To do a Curve in the Animal Hospital
- Ideally you will bring your pet in with an empty stomach, his regular food, and his insulin and syringes.
- The veterinary staff will run a pre-insulin glucose level.
- After this is drawn, they will observe how you draw up and administer the insulin confirming that you are doing it correctly.
- The pet is then left with the food for the day and the veterinary staff will check blood glucose levels every 2 hours.
- Pick up your pet and receive new dosing instructions at the end of the day.
Continuous Glucose Monitoring Systems
There is another system for monitoring blood glucose but it is not for everyone. On one hand, it allows for continuous monitoring of the pet's blood glucose but on the other hand it involves permanent implantation of a sensor under the skin. Glucoses can be monitored at home without the stress of transport to the veterinarian's office or the stress of needle sticks. The Medtronic's Guardian RT is probably the unit to use. A glucose is displayed every 5 minutes on a monitor connected wirelessly to the sensor implanted under the skin as long as the two devices are within 6 feet of each other. (The monitor can be attached to the pet's collar.) Results can also be downloaded into a software program to generate a printable glucose curve. The external portion of the sensor is a couple of inches in diameter and the pet must be able to tolerate it without attempting to remove it. The device is typically worn on the pet's back or between the shoulders. This unit costs over $1,000, though; substantially more than a conventional glucose meter.

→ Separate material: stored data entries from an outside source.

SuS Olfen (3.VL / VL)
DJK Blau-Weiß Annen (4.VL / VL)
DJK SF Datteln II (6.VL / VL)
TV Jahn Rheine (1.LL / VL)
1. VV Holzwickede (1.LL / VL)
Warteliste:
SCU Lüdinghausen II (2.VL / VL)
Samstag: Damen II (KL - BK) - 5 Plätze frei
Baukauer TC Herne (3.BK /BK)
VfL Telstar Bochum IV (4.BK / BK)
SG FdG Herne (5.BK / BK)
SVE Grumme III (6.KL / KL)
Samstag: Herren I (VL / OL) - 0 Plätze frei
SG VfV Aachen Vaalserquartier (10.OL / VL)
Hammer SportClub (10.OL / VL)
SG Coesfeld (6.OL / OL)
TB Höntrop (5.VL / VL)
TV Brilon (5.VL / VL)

Your pet will still need regular veterinary checkups, typically every six months after regulation has been achieved. Obviously, if he seems sick or if the symptoms of diabetes seem to return, then he needs to be checked right away.
It is largely inevitable that sugar will spill into your pet’s urine, possibly even for a short time daily. Sugar in urine is highly encouraging to bacteria, and urinary tract infections are common in diabetic pets. Often symptoms are difficult to discern at home so periodically performing urine cultures is a good practice in ruling out latent infection.
See more information on urinary tract infection.
Measuring fructosamine is a helpful way to help monitor glucose control and, if for whatever reason, it is not possible to run glucose curves this would be the next best thing. Blood glucose fluctuations leave a metabolic mark that lasts a week or two. Measuring fructosamine gives a sense of the average blood glucose over the previous couple of weeks. Control is designated excellent, good, fair, poor, or prolonged hypoglycemia. Because the fructosamine is looking at averages, it will not distinguish excellent control from wide swings of high to low glucose readings. Still, even with this limitation, fructosamine is good to include in periodic monitoring tests.
A basic blood panel and urinalysis should also be expected when the pet returns for regular check up and evaluation.